▸ Task prompt: Extend the page on the Concatenated Words problem below, picking up directly after its final line.

== Document segment ==

Leetcode Concatenated Words problem solution

In this Leetcode  Concatenated Words problem solution Given an array of strings words (without duplicates), return all the concatenated words in the given list of words.

A concatenated word is defined as a string that is comprised entirely of at least two shorter words in the given array.

Leetcode  Concatenated Words problem solution

Problem solution in Python.

class Solution:
    def findAllConcatenatedWordsInADict(self, words: List[str]) -> List[str]:
        self.dic = set(words)
        return [word for word in words if self.DFS(word, {})]
    
    def DFS(self, word, memo) -> bool:
        if word in memo: return memo[word]
        
        memo[word] = False
        for i in range(1, len(word)):
            prefix = word[:i]
            suffix = word[i:]
            
            if prefix in self.dic and suffix in self.dic: 
                memo[word] = True
                break
            if prefix in self.dic and self.DFS(suffix, memo):
                memo[word] = True
                break
        return memo[word]

Problem solution in Java.

===
== Given data ==

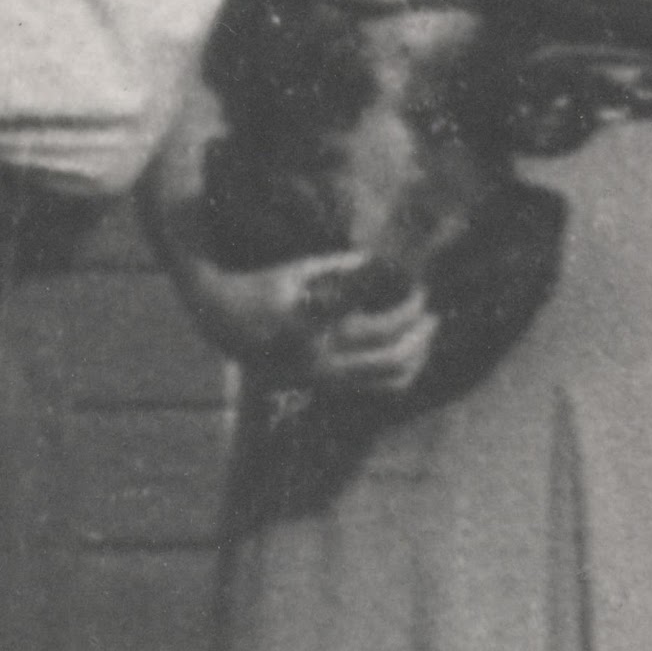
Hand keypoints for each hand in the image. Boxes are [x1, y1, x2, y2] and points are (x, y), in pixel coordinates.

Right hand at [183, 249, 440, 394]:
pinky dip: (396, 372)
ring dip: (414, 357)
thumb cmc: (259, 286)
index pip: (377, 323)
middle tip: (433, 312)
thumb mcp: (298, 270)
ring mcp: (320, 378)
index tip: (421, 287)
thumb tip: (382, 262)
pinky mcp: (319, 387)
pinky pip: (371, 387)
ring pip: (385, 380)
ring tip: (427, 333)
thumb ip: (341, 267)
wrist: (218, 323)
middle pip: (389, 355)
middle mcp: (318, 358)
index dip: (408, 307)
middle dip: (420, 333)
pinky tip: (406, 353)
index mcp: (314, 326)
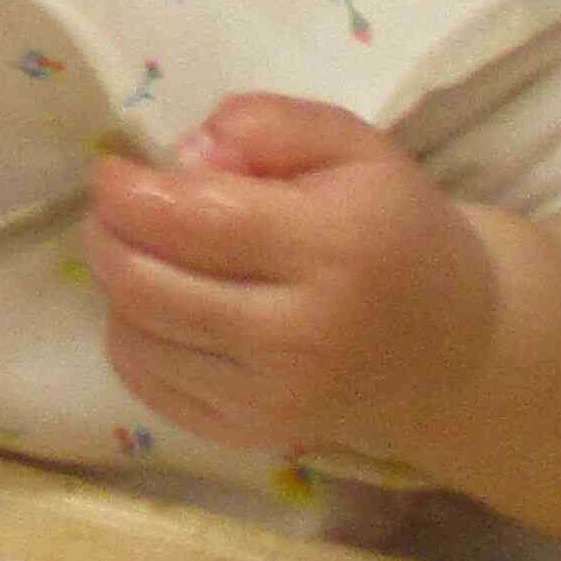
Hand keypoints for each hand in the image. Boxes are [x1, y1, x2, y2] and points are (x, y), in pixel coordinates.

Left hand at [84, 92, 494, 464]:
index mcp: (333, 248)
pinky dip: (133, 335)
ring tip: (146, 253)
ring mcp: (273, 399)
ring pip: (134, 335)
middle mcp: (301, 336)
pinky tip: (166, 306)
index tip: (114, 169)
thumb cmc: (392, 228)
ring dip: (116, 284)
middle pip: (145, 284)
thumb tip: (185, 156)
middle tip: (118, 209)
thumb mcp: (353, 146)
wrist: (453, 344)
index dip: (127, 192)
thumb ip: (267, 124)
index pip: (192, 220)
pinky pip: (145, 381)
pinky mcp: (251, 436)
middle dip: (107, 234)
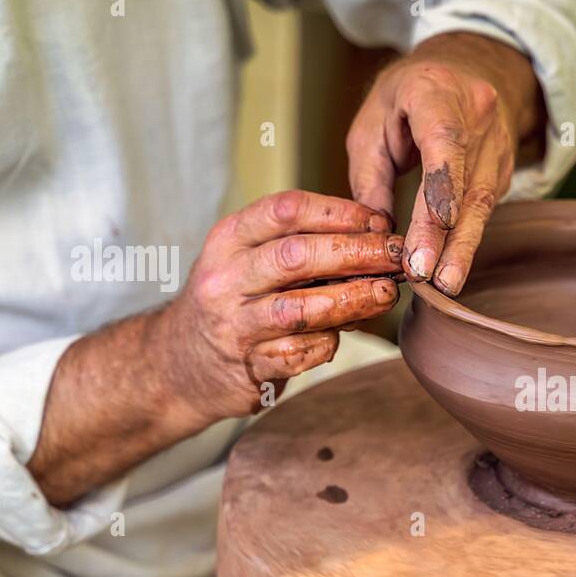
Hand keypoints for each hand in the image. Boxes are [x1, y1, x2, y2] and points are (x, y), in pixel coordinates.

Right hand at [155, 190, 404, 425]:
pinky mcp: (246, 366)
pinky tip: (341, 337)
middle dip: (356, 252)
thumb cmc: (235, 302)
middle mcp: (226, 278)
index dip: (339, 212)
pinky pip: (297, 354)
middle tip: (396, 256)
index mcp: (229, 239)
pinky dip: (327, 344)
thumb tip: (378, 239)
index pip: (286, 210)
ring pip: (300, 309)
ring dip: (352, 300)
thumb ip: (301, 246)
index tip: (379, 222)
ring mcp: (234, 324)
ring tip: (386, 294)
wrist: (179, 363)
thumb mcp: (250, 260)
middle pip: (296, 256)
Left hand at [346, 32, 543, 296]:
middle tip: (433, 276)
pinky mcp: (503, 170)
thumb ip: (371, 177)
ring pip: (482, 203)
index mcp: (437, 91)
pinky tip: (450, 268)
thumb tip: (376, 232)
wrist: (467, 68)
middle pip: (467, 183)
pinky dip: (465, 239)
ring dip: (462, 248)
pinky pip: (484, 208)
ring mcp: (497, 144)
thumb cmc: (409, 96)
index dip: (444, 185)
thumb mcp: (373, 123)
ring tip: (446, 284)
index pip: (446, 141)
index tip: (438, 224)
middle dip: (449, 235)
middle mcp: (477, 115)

===
== Given data ==

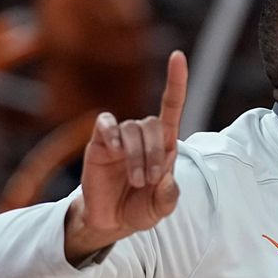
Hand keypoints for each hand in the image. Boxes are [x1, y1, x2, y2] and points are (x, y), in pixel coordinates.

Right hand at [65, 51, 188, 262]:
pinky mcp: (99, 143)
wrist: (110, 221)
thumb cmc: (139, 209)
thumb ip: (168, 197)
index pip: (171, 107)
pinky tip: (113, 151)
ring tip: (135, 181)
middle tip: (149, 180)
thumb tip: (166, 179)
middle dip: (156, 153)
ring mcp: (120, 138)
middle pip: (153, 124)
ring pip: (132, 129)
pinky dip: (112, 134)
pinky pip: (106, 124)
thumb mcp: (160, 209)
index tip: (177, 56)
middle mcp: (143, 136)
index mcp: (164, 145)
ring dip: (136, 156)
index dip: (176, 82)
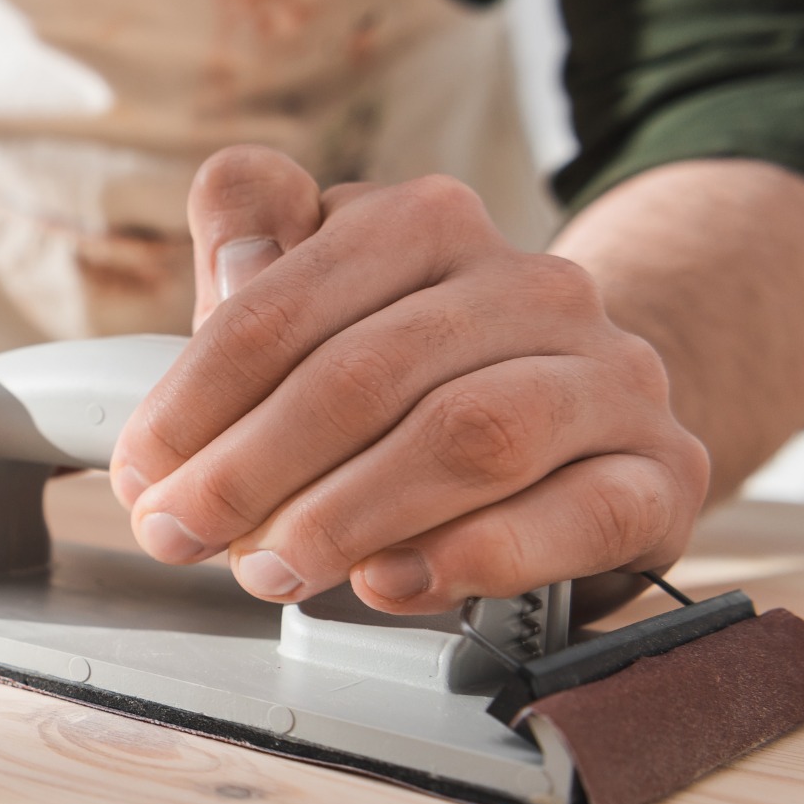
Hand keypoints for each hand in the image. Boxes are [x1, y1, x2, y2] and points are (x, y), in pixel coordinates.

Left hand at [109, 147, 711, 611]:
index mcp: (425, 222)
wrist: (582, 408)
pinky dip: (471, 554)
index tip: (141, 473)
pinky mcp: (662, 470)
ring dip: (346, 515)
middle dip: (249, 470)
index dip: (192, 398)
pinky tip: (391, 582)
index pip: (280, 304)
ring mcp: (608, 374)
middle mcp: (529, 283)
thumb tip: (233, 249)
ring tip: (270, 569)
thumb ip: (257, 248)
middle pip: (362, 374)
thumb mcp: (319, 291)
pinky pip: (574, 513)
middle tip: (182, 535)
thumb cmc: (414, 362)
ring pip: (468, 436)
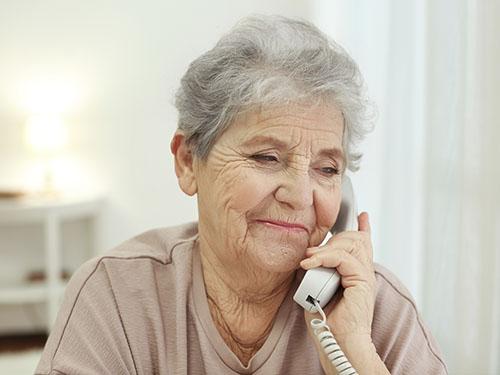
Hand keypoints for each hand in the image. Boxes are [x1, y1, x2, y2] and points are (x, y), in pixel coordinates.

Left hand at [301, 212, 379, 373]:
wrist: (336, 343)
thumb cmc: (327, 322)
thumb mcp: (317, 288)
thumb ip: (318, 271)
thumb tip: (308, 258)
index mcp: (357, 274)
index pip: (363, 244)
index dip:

===

▸ Result:
class Solution {
    public List<String> findAllConcatenatedWordsInADict(String[] words) {
        Arrays.sort (words, new Comparator<String>(){
            @Override
            public int compare(String s1, String s2){
                return s1.length() - s2.length();
            }
        });
        List<String> finAns = new ArrayList<>();
        Set<String> preWords = new HashSet<>();
        for (int i = 0; i < words.length; i++) {
            if (present (words[i], preWords))
                finAns.add (words[i]);
            preWords.add(words[i]);
        }
        return finAns;
    }
    
    public boolean present (String word, Set<String> preWords) {
        if (preWords.isEmpty()) return false;
        boolean[] dp = new boolean[word.length()+1];
        dp[0] = true;
        for (int i = 1; i <= word.length(); i++) {
            for (int j = 0; j < i; j++) {
                if (!dp[j]) continue;
                if (preWords.contains(word.substring(j, i))) {
                    dp[i] = true;
                    break;
                }
            }
        }
        return dp[word.length()];
    }
}

Problem solution in C++.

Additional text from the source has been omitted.